From Aug 1, 2017, to October 22nd, 2017 Bitcoin Cash averaged between 6,000-12,000 transactions per day. From October 22nd to February 7th, 2018 average increased to 20,000-60,000 per day. As the overall market dipped February 7th to June 30th, 2018 Bitcoin Cash averaged 20,000 per day again.
The Future of Bitcoin Cash
Although colored coins were originally thought to be used on Bitcoin Core before the fork, the Core community has abandoned the idea, and the Bitcoin Cash community has implemented colored coins. Colored coins are layered on top of Bitcoin and “colored” with specific attributes making them usable as tokens to represent anything, including assets. Imagine being able to erase the writing off a $20 bill and put “Melissa money” on top of it, instead of me making a separate Melissa currency with a separate blockchain, and I just used the currency to create my own token. It’s still a $20 bill, but colored coins help reduce the need for every to have a token sale, which just adds a lot of noise, confusion, and conversions to the ecosystem.

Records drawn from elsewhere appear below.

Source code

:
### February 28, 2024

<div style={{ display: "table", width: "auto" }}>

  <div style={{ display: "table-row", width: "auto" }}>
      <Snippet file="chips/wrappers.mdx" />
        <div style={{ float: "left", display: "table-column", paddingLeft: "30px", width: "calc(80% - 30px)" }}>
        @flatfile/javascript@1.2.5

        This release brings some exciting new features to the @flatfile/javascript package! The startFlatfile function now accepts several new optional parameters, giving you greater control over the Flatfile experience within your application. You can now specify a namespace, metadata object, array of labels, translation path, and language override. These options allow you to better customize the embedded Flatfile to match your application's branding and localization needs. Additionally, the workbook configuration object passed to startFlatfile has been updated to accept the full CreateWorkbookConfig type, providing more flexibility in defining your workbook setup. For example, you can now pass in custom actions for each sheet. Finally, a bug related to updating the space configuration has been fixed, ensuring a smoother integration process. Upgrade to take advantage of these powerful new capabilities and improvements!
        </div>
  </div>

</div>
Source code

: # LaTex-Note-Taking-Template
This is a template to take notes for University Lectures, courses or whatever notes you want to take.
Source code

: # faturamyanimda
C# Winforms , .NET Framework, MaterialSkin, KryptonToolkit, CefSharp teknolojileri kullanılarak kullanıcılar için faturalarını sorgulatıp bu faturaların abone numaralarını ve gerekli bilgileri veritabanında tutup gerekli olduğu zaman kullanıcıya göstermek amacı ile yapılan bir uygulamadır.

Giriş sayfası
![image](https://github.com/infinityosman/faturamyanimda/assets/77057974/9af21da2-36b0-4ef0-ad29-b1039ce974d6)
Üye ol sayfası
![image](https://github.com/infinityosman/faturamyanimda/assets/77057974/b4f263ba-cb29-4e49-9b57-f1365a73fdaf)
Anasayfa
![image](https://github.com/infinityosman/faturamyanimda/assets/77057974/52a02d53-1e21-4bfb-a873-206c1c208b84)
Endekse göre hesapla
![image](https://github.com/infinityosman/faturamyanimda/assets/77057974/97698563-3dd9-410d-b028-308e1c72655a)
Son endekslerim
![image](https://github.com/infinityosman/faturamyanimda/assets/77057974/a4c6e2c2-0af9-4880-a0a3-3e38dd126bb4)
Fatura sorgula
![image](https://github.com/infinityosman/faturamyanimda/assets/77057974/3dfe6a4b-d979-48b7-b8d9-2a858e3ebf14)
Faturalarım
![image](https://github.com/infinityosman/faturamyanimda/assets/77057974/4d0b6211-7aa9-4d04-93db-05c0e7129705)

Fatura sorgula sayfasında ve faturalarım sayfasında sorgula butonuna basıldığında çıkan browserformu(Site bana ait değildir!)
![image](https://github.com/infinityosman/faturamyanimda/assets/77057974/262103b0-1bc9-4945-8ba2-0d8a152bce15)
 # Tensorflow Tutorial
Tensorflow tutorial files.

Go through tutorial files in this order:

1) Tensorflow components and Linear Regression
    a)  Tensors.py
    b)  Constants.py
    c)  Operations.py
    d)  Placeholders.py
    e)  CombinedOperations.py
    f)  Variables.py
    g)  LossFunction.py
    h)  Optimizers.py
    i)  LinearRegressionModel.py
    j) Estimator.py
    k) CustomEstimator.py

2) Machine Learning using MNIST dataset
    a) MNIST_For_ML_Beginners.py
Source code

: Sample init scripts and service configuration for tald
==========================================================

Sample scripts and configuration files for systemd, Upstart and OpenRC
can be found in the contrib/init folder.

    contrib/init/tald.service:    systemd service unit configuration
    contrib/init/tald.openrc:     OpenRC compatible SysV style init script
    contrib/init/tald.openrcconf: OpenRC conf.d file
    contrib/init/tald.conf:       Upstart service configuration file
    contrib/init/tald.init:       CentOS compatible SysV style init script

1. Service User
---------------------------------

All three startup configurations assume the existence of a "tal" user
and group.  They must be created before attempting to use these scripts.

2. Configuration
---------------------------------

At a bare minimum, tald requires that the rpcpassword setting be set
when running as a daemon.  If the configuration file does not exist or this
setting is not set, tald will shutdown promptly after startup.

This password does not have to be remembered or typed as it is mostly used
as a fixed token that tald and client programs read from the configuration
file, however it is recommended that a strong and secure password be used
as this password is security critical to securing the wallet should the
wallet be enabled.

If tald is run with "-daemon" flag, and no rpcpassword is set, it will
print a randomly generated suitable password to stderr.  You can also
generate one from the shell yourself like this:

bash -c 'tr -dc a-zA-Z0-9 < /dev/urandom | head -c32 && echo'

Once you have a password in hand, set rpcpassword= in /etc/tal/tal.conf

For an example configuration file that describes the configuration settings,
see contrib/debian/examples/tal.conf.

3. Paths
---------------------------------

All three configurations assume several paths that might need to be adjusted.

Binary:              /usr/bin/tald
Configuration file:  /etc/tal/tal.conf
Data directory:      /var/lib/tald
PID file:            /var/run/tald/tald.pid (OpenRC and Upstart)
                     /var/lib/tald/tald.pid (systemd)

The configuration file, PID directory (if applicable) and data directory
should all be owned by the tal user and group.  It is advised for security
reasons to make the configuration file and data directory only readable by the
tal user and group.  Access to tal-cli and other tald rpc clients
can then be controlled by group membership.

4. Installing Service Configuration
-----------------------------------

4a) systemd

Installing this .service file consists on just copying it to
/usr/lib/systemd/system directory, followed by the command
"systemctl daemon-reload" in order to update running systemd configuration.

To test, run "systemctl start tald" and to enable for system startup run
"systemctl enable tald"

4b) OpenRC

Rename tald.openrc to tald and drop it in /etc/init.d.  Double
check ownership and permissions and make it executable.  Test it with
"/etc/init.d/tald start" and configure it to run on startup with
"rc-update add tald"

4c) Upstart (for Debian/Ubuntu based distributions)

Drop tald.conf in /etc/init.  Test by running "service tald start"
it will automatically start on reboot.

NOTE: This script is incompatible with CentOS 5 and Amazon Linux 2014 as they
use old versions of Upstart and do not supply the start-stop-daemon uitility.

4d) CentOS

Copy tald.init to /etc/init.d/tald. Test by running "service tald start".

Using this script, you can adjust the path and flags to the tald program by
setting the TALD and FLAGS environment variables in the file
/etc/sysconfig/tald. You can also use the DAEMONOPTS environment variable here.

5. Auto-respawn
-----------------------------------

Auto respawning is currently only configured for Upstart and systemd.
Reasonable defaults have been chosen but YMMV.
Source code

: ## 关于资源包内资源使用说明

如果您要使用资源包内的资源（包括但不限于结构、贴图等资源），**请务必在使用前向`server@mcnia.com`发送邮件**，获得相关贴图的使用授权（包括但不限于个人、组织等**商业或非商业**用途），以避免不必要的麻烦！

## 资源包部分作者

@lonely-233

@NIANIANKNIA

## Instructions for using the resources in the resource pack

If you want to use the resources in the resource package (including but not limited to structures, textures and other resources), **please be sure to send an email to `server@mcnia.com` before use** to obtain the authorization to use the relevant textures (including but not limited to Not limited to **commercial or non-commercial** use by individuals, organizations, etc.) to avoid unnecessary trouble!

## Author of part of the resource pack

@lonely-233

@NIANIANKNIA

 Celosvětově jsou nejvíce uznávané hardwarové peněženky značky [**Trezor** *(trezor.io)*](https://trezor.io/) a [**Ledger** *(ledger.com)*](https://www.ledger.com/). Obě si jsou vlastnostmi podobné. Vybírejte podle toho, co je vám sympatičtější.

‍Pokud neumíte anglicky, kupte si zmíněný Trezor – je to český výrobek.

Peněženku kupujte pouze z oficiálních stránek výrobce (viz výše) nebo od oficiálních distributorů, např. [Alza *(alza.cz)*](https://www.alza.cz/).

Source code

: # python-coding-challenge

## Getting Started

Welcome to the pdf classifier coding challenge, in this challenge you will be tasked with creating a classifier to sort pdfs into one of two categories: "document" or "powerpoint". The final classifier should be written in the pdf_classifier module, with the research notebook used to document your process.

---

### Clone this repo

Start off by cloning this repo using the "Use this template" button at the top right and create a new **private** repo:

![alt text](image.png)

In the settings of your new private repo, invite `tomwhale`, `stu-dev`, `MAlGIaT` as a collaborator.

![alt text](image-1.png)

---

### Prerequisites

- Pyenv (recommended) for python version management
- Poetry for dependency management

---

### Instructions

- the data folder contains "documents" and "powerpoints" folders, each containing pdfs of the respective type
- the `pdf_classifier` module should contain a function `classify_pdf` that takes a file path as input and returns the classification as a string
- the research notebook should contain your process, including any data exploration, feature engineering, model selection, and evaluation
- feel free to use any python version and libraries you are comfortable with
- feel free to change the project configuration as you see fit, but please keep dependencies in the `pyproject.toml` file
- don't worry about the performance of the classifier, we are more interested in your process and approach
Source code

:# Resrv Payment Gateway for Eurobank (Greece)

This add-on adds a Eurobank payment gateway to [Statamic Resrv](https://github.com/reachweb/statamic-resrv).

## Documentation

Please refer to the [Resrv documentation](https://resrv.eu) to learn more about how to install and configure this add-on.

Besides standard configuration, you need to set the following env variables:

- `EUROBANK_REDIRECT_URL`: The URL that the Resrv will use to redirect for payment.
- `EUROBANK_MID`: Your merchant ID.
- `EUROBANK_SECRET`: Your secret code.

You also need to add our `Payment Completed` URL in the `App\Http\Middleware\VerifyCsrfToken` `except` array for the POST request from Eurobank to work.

When most people hear about Smart Contracts they think those are only built on , but Bitcoin Cash has too! Their smart contract protocol layer is called Wormhole and is built using OmniLayer. OmniLayer is the token-issuance protocol that is the same technical basis for Tether (USDT).
Neither Bitcoin Cash or Bitcoin Core have privacy set as the default on-chain. There are multiple projects that bring more privacy to Bitcoin. One of these is called MimbleWimble which is a proposal for a bitcoin-like blockchain that would be used as a or in the future an extension block scheme that would work as an integrated sidechain.
How Has Bitcoin Cash’s First Year Gone?
Despite all the debate between communities, the objective truth is that Bitcoin Cash is being used as cash, proving Bitcoin Cash’s utility to be more aligned with the vision held in Satoshi’s white paper. The store of value happens on chain for all transactions which is more trustworthy than a second layer. In the year since it’s creation, Bitcoin Cash has expanded onto 19 different services, like Bitpay or Coindance, is tradable on 41 different exchanges and is involved in 14 different projects like OpenBazaar or Counterparty. Their long-term approach is striving to be a medium of exchange for merchants and consumers which is important for mass adoption.
However, smart investors always diversify their portfolio. Hodl both and see what happens, but Bitcoin Cash is having a successful year.